There are generally five required components to the ASTM disposable mask test, and depending on its performance, the product will be assigned a “grade” from 1 to 3. Here are the five tests outlined by ASTM:
- Bacterial filtration efficiency – essentially, how well the mask filters bacteria.
- Differential pressure (breathability) – this makes sure your breathing won’t be affected.
- Flammability – Masks should not catch on fire when exposed to open flames or other high heat sources.
- Particle filtration efficiency – how well the masks filters 0.1 micron particles.
- Synthetic Blood Penetration – essentially how well the mask resists fluids such as blood “seeping” through the mask.
Manufacturers that have tested their product to ASTM F2100 will happily advertise that, and you may find the resulting performance data on the product’s labeling or the manufacturer’s website. Note, however, that meeting the ASTM-F2100 standard does not automatically qualify the face mask as a mask intended for medical use. To market their products as being intended for medical use (e.g. as a “surgical”, “dental”, or “procedure” mask), manufacturers must still go through the FDA’s 510k process.
Of course, across the world, there are other standards for the performance of face masks. In the EU, there is EN-14683. In China, YY/T 0969 is a less stringent standard for face masks for medical use, whereas YY 0469 is a more stringent standard, and GB/T32610-2016 standard applies to face masks for general use. To provide reassurance, manufacturers who’ve had their products validated will typically print the standard and relevant labels on their box. You should feel free to ask the manufacturer or distributor for laboratory documentation showing that the product meets the standards that are claimed!
Important to note – general use masks ARE NOT regulated by the FDA. Products distributed to the public that are labeled with a FDA logo are not authentic. In other words, the FDA has nothing to do with approving general-use masks and in fact, specifically forbids the use of its logo in any commercial product.
Now let’s move on to N-95 grade respirators.

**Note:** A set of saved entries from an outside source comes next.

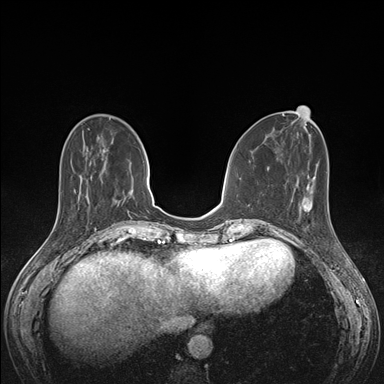
Breast MRI (dynamic contrast-enhanced), one axial slice; slice 52 of 176 in the series (ordered by position); dynamic contrast-enhanced series, time point 2 of 7 at this slice position (early post-contrast); 1.5 T; TE 1.5 ms, TR 4.1 ms; 1.1 mm slice thickness; 384 × 384 image matrix. Female patient.
Structures marked on this image (semi-automatic segmentation, software-assisted and operator-edited):
- enhancing-tissue mask used for the functional tumour volume (all voxels passing the contrast-enhancement thresholds inside the analysis volume; usually the tumour): bounding box [x1, y1, x2, y2] px = [292, 198, 330, 229]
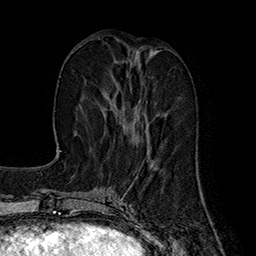
Breast MRI (dynamic contrast-enhanced), one axial slice. Position 66 of 160 along the scan axis. Cropped to one breast. Dynamic contrast-enhanced series, time point 2 of 7 at this slice position (early post-contrast). 1.5 T. TE 2.8 ms, TR 5.4 ms. 256 × 256 image matrix, field of view 180 × 180 mm. Female patient.
Outlined on this slice (semi-automatically segmented with operator editing):
- enhancing-tissue mask used for the functional tumour volume (all voxels passing the contrast-enhancement thresholds inside the analysis volume; usually the tumour): bounding box <103,52,148,144> (left, top, right, bottom; pixels)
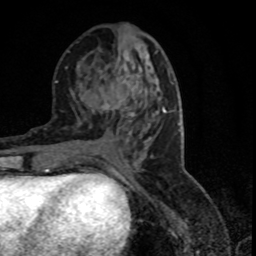
Breast MRI (dynamic contrast-enhanced), one axial slice; slice 35 of 80 in the series (ordered by position); cropped to one breast; dynamic contrast-enhanced series, time point 2 of 7 at this slice position (early post-contrast); 1.5 T; TE 4.2 ms, TR 7.1 ms; 256 × 256 image matrix, field of view 150 × 150 mm. Female patient.
Structures marked on this image (semi-automatic segmentation, software-assisted and operator-edited):
- enhancing-tissue mask used for the functional tumour volume (all voxels passing the contrast-enhancement thresholds inside the analysis volume; usually the tumour): bounding box [x1, y1, x2, y2] px = [101, 104, 151, 145]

In the United States, the efficacy of all N95 respirators is assessed against a standard developed by the National Institute for Occupational Safety and Health (NIOSH). All NIOSH-certified manufacturers of N-95 respirators are listed here, where you can easily verify their claims. As with disposable face masks, during a time of shortage, even if they aren’t NIOSH-certified, N95 respirators can be screened for adherence to NIOSH standards by third-party laboratories. Since the NIOSH certification process is also quite time-consuming, having masks validated by a lab to a NIOSH standard may be the best we can get. Here are the four tests that validation to a NIOSH N-95 standard would require:
- Sodium Chloride (NaCl) aerosol challenge
- Dioctyl Phthalate (DOP) particle penetration
- Inhalation and Exhalation (breathability)
- Valve Leak Test
Important note: Unlike with ASTM-F2100, manufacturers cannot legally self-attest that their mask is NIOSH N-95 compliant, even with lab tests. The product itself must be fully certified by NIOSH for a manufacturer to make this claim.
If you’re buying in bulk and the product is not NIOSH certified, carefully reviewing the lab validation data for these four tests will be crucial. These reports should reflect the numerical value tested, and not just simply state “pass” or “fail.”